In apparenza è una stanza sigillata che contiene una gigantesca installazione marrone. Potrebbe essere fatta di terra, oppure l'enorme riproposta di un cretto alla Burri, o ancora un'opera di Land Art riportata all'interno del museo. Invece no: la distesa che ci troviamo di fronte è stata realizzata assemblando e trattando chimicamente 80mila chili di merda umana, autoctona per giunta perché prodotta da un bel gruppo di volontari abitanti in Svizzera. Non si può entrare per non venire contaminati da un odore che pensiamo devastante e schifoso, ma ugualmente ai visitatori vengono rilasciati deodoranti: non si sa mai. Con The Zurich Load, questo il titolo dell'installazione di Bouchet, forse l'arte è arrivata a un punto di non ritorno. La cacca un tempo era rinchiusa nelle celebri scatolette di Piero Manzoni, e leggenda vuole che qualcuno abbia tentato di aprirle ai fini di verificarne il contenuto. Prima di lui c'era stato il celebre Fountain di Marcel Duchamp, peraltro ripreso in versione dorata negli anni '80 dall'americana Sherrie Levine, ma lì si trattava di un forte gesto che avrebbe decretato per sempre l'affermarsi del contesto nella lettura dell'opera d'arte. Più di recente il pittore angloafricano Chris Ofili, uno che tra l'altro ha vinto il Turner Prize, appoggiava i suoi quadri blasfemi contro l'icona della Santa Vergine Maria su enormi escrementi appallottolati di elefante, a sottolineare il difficile rapporto tra la cultura indigena e quella acquisita. E non poteva non toccare a Maurizio Cattelan, altro esperto nel far parlare di sé: un gabinetto in oro 18 carati, perfettamente funzionante, andrà collocato nelle toilette del Guggenheim Museum a New York e il pubblico, tra una mostra e l'altra, potrà deporre i propri bisogni come in un cesso normale, così che si completerà la mimesi tra arte e vita.

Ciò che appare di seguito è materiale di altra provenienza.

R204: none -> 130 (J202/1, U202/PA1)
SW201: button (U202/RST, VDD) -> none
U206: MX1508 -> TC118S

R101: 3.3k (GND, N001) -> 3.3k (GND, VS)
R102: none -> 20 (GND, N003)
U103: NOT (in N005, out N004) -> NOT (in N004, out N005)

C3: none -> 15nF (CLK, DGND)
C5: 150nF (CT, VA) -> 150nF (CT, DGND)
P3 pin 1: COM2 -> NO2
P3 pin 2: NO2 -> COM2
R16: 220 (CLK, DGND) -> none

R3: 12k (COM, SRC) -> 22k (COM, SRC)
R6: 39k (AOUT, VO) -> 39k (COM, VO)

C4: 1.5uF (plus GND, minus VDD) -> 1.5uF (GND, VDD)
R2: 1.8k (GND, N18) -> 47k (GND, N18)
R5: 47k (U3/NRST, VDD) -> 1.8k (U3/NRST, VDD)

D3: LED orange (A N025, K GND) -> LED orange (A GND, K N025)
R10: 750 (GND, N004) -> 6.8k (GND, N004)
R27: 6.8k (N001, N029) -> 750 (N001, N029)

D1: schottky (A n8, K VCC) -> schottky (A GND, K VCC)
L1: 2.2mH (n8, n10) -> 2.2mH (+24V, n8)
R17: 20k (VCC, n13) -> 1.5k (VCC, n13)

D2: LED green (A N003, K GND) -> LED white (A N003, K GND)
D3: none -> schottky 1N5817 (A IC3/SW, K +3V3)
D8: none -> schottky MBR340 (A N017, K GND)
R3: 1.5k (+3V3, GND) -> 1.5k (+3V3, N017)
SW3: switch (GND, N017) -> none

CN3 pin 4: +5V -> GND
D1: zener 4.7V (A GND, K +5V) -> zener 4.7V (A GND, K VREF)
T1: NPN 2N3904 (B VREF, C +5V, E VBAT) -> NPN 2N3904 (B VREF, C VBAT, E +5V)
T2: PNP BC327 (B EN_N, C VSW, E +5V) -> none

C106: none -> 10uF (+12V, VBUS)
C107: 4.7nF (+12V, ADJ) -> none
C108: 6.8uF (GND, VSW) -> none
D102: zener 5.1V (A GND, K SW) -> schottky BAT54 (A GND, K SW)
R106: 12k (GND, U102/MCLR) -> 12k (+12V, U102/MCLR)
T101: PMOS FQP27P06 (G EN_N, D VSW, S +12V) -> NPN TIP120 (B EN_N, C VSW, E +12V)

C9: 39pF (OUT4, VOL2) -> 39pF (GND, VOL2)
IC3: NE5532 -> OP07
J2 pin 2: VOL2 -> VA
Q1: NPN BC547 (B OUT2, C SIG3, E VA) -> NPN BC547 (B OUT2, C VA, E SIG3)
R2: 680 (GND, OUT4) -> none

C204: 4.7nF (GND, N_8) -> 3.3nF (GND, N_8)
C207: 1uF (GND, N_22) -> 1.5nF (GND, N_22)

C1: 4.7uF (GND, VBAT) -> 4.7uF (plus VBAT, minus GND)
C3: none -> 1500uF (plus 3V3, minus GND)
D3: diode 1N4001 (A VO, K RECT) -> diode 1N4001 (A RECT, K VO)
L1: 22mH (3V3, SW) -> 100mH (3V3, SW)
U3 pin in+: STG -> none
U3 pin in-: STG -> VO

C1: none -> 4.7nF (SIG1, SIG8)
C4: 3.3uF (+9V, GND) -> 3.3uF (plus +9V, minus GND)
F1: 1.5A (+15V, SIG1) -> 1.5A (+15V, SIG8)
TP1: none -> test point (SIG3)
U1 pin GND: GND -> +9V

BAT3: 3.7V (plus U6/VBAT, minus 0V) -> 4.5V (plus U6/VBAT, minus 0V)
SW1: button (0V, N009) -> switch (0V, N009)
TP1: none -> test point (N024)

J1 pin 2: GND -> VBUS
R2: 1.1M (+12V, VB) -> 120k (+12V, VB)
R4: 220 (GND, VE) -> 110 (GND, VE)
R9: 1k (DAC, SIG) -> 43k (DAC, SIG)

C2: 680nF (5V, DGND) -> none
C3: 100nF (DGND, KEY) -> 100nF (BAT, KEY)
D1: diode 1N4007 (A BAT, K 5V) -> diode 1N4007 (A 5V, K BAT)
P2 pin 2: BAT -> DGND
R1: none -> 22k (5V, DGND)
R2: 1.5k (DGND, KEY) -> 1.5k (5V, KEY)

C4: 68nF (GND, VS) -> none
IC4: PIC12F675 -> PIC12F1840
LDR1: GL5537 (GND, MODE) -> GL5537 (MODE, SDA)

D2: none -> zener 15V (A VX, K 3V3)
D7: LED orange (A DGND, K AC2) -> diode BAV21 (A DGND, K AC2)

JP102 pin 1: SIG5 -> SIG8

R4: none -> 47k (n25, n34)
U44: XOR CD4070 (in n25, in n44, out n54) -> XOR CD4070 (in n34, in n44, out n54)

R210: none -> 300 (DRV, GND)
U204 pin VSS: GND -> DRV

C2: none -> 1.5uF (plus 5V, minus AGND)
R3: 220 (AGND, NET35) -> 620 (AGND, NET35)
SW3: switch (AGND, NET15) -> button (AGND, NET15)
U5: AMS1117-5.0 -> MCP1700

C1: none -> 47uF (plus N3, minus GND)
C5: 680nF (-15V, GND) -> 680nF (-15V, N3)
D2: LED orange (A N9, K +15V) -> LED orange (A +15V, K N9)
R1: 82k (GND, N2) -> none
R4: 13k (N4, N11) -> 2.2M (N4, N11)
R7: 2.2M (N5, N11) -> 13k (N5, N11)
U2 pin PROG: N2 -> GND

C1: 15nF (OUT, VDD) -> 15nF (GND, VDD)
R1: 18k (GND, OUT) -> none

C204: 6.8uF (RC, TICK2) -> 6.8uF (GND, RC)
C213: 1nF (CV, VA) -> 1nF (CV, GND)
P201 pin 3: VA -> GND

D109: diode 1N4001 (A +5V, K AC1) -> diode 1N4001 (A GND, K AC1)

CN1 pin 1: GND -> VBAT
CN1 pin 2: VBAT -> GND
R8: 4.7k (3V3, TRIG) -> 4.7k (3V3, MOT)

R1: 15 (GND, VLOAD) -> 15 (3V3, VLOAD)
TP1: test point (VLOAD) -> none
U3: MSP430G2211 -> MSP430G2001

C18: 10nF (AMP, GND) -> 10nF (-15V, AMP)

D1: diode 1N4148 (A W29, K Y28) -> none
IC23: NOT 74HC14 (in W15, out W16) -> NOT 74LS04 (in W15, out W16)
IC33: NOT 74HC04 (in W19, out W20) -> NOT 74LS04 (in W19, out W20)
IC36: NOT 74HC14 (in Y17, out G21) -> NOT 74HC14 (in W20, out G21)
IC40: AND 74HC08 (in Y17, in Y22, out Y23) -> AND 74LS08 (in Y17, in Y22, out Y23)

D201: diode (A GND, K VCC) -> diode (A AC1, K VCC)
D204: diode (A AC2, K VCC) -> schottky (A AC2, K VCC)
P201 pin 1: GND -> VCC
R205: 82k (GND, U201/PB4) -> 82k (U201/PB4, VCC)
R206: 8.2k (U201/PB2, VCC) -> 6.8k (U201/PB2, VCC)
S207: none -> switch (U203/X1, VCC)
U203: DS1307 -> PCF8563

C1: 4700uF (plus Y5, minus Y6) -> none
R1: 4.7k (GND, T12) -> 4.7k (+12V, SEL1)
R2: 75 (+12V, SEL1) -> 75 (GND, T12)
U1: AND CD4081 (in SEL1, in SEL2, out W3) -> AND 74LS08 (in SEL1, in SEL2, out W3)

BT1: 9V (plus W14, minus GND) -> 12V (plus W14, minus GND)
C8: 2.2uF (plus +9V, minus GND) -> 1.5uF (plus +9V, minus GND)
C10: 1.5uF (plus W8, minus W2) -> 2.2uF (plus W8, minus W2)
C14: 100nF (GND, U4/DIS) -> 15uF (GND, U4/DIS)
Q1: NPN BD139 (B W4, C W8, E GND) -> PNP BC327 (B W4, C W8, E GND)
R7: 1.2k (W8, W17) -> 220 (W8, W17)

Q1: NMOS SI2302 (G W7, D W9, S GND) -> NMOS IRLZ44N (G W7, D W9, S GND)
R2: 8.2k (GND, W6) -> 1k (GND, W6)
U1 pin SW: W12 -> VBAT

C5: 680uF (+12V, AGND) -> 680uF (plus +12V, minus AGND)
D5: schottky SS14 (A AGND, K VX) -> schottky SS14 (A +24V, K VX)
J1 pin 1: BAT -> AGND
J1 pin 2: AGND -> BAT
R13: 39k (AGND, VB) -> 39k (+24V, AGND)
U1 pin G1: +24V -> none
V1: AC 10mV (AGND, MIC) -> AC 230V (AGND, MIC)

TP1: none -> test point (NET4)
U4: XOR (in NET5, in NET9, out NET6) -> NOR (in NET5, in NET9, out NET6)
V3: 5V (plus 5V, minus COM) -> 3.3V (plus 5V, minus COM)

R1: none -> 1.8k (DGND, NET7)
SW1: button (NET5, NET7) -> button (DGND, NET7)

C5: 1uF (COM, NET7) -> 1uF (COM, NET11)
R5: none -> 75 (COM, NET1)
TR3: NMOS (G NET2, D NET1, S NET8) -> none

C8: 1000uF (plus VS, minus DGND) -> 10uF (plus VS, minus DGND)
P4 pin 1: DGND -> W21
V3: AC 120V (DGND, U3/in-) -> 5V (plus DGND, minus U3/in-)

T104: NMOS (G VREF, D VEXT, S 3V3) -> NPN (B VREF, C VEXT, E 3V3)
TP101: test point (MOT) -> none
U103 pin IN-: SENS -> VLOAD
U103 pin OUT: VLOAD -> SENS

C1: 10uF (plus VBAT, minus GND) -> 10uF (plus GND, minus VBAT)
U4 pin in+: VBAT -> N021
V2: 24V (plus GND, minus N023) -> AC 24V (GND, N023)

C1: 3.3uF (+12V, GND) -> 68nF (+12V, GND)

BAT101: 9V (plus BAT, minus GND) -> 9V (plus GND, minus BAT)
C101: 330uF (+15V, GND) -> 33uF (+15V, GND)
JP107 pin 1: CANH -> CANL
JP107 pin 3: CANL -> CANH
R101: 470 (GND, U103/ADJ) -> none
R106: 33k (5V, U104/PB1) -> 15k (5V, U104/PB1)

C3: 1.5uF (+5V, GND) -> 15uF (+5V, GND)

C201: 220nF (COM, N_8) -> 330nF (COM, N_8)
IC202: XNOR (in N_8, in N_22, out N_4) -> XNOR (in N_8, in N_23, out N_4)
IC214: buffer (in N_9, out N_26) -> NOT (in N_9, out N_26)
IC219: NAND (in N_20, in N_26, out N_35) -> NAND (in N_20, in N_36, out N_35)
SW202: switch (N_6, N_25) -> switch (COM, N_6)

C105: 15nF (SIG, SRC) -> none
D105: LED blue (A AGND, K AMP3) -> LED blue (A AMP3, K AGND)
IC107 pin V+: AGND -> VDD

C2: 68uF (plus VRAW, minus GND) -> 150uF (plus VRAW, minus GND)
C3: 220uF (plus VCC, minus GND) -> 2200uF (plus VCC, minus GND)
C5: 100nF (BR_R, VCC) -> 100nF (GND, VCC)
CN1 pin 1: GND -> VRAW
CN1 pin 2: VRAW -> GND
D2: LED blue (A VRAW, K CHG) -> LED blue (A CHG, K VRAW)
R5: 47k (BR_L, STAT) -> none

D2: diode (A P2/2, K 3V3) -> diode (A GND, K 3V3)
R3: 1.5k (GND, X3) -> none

La verità è che oggi gran parte dell'arte contemporanea si guarda come un film porno, ossessionati dal proibito, dalla stranezza, dall'anomalia, dall'oscenità finalmente rimessa in scena: se la Merda d'artista, nel suo piccolo, poteva rappresentare un gesto di autoerotismo, The Zurich Load è una gigantesca orgia in cui non c'è limite alle preferenze sessuali e il pudore un concetto che non esiste più. In barba a chi si fa la fila, sgomitando, davanti alla Gioconda per raccoglierne il sorriso, pensiamo a frotte di art addicted a schiacciare il naso sul vetro mentre, dall'altra parte, milioni di stronzi giacciono immobili, compressi in un rettangolo minimalista. C'è gente che dalla fiera di Basilea si farà altri chilometri per poter dire "sì, l'ho visto anche io". Se l'arte un tempo era condivisione e ricerca dell'utopia, oggi non risulta altro che un gigantesco peep show, metafora di una condizione straziante e disperata di un'arte che non sa altro che raccontare macerie.